При упоминании Уолтера Лебенсмаль опустил стакан и еще раз затянулся сигаретой. Он не терпел, когда другие – а тем более женщины – подвергали сомнению его авторитет. Под пиджаком, разошедшимся в поясе, он, не сводя глаз с Элизабет, принялся медленно расстегивать ремень.
– Наверное, с этого надо было начать, – сказал он, вытаскивая ремень из шлевок. – Оговорить правила игры. Но в твоем случае это будет частью прощального собеседования.
Элизабет вжала руки в подлокотники кресла. И твердо сказала:
– Я бы не советовала вам приближаться, Фил.
Он бросил на нее похотливый взгляд:
– Ты, похоже, до сих пор не поняла, кто здесь главный, а? Ну ничего, сейчас поймешь.
Опустив глаза, Лебенсмаль успешно высвободил из петли брючную пуговицу и стал расстегивать молнию. Спустив брюки, он шагнул к Элизабет, вяло покачивая гениталиями у ее лица.
Элизабет удивленно покачала головой. Она никогда не понимала, почему мужчины приписывают женщинам восторг или страх перед мужскими половыми органами. Наклонившись, она пошарила в своей сумке.
– Уж я-то знаю, кто я такой! – хрипло выкрикнул он, приближаясь к ней вплотную. – Вопрос в том, кем ты, черт побери, себя возомнила?
– Я – Элизабет Зотт, – спокойно ответила она, вынимая из сумки остро заточенный разделочный нож.
Услышал ли ее Лебенсмаль, она так и не узнала. Он грохнулся в обморок.
Глава 31
Пожелания здоровья
У него случился инфаркт. Не обширный, но в 1960 году сердечники зачастую не выдерживали даже менее серьезных недугов. Этому повезло: он выжил. Его госпитализировали на три недели, а потом выписали домой и велели как минимум год соблюдать постельный режим. Работать категорически запретили.
– Это ты вызвала «скорую»? – ахнул Уолтер. – Стало быть, ты находилась у него в офисе?
Разговор этот происходил на следующий день; Уолтер только что услышал последние новости.
– Ну да, – ответила Элизабет.
– И он… что? Сполз на пол? Хватался за сердце? Тяжело дышал?
– Да как тебе сказать…
– А что же тогда с ним случилось? – Уолтер в отчаянии развел руками, но Элизабет лишь переглянулась со стилисткой. – Как это было?

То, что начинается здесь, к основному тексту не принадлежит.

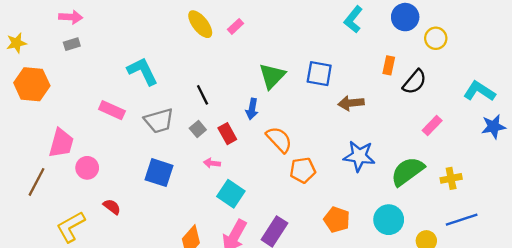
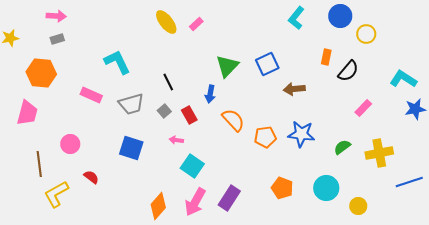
blue square: (319, 74) -> (267, 64), turned -35
orange hexagon: (32, 84) -> (41, 73), moved
pink trapezoid: (61, 143) -> (27, 113), moved
orange pentagon: (303, 170) -> (265, 137), moved
green semicircle: (407, 171) -> (342, 147), size x0.6
yellow cross: (451, 178) -> (379, 153), size x1.5
brown line: (37, 182) -> (39, 164), moved, turned -35
blue line: (462, 220) -> (409, 182), moved

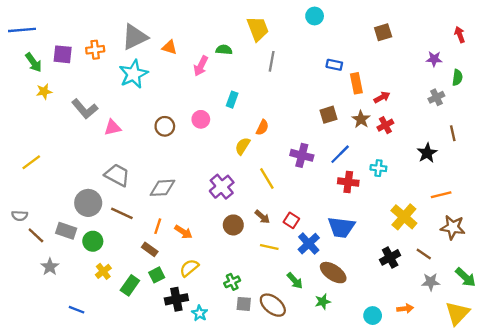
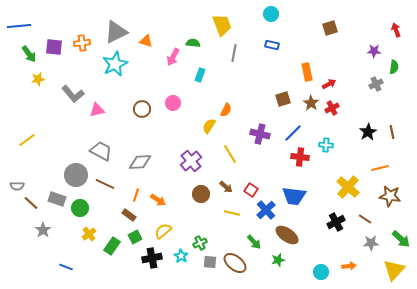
blue rectangle: (334, 65) -> (272, 45), moved
cyan rectangle: (232, 100) -> (200, 75), moved
brown line: (453, 133) -> (392, 132), moved
cyan star: (200, 313) -> (181, 256), moved

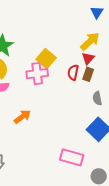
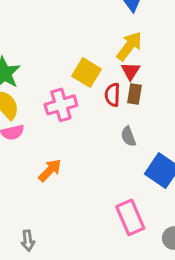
yellow square: (46, 59) -> (87, 73), moved
gray semicircle: (97, 98) -> (128, 136), moved
pink rectangle: (72, 157) -> (130, 217), turned 60

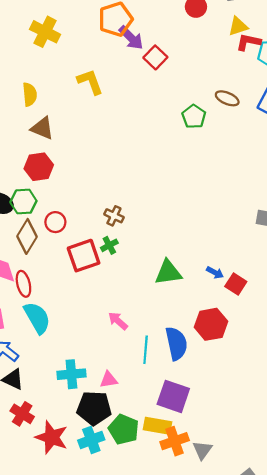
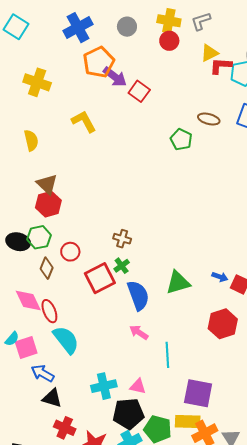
brown triangle: (42, 128) -> (47, 184), moved, turned 30
brown diamond: (27, 236) -> (47, 268), size x0.7
blue semicircle: (176, 343) -> (138, 295), moved
pink triangle: (109, 380) -> (138, 386), turned 30

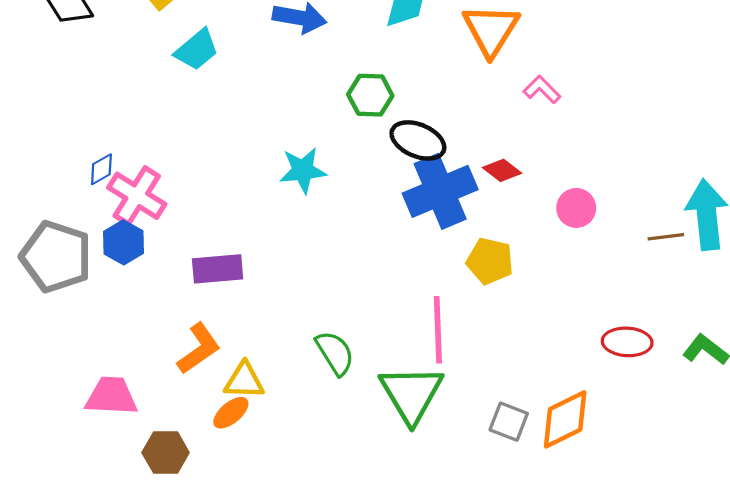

– Я, наверное, позже зайду, – быстро сказала Роза, упаковывая свой чемоданчик. Перед уходом она легонько сжала плечо Элизабет. – Для меня это честь, Зотт. Большая честь.
Панически вздернув брови, Уолтер наблюдал за их общением.
– Ты спасла Филу жизнь, – нервозно выговорил он, когда защелкнулась дверь. – Так я понял. Но что конкретно там произошло? Рассказывай без утайки, начни с того, как ты там оказалась. Да еще после семи вечера. Не укладывается в голове. Рассказывай. Во всех подробностях.
Элизабет крутанулась на кресле и остановилась лицом к Уолтеру. Достав из тугого узла волос карандаш второй твердости, она заткнула его за левое ухо, взялась за свою кофейную чашку и сделала небольшой глоток.